Some replicas disassemble but have slightly different measurements than live firearms, so there can not be any part interchange. Other replicas do not disassemble but are in essence nearly solid pieces of metal (most parts welded together) with just a few moving parts. Even the screw heads are just molded on those, and do not actually have a role in disassembly.


----------



## rebellorebellion (Jul 21, 2017)

DNorth said:


> It is perfectly legal.
> 
> Some replicas disassemble but have slightly different measurements than live firearms, so there can not be any part interchange. Other replicas do not disassemble but are in essence nearly solid pieces of metal (most parts welded together) with just a few moving parts. Even the screw heads are just molded on those, and do not actually have a role in disassembly.

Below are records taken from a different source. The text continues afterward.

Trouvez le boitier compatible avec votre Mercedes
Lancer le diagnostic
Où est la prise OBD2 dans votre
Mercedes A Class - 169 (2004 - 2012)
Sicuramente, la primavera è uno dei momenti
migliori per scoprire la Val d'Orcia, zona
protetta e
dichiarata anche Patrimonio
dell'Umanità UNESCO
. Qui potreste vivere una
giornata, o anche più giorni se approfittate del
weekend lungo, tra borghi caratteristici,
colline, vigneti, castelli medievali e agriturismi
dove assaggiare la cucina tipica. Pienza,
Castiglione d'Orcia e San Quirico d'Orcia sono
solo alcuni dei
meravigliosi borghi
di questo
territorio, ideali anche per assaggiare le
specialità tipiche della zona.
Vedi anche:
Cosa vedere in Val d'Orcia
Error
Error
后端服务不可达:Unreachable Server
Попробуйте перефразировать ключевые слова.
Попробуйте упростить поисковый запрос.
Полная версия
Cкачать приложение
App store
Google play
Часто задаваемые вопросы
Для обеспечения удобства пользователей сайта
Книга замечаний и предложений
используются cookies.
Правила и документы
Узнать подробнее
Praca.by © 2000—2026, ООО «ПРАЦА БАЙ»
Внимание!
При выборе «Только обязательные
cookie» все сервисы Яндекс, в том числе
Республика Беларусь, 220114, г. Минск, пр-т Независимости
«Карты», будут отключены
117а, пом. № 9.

I wasn't because sure because the description said this 
"SHIPPING RESTRICTIONS

CONNECTICUT, MASSACHUSETTS, NEW YORK STATE, WISCONSIN, MINNESOTA, AND PUERTO RICO:

All replicas of antique firearms (pre-1898) are allowed. We can only ship replicas of modern firearms (post-1898) to military, police, theatrical companies, or other government account with valid proof of identity. Sufficient proof would be a copy of a purchase order or request on letterhead from one of these organizations.

ALL CUSTOMERS ARE RESPONSIBLE FOR ENSURING COMPLIANCE WITH ANY APPLICABLE LAWS OR RESTRICTIONS AT THE POINT OF DESTINATION. PLEASE CHECK LOCAL LAWS PRIOR TO ORDERING."


----------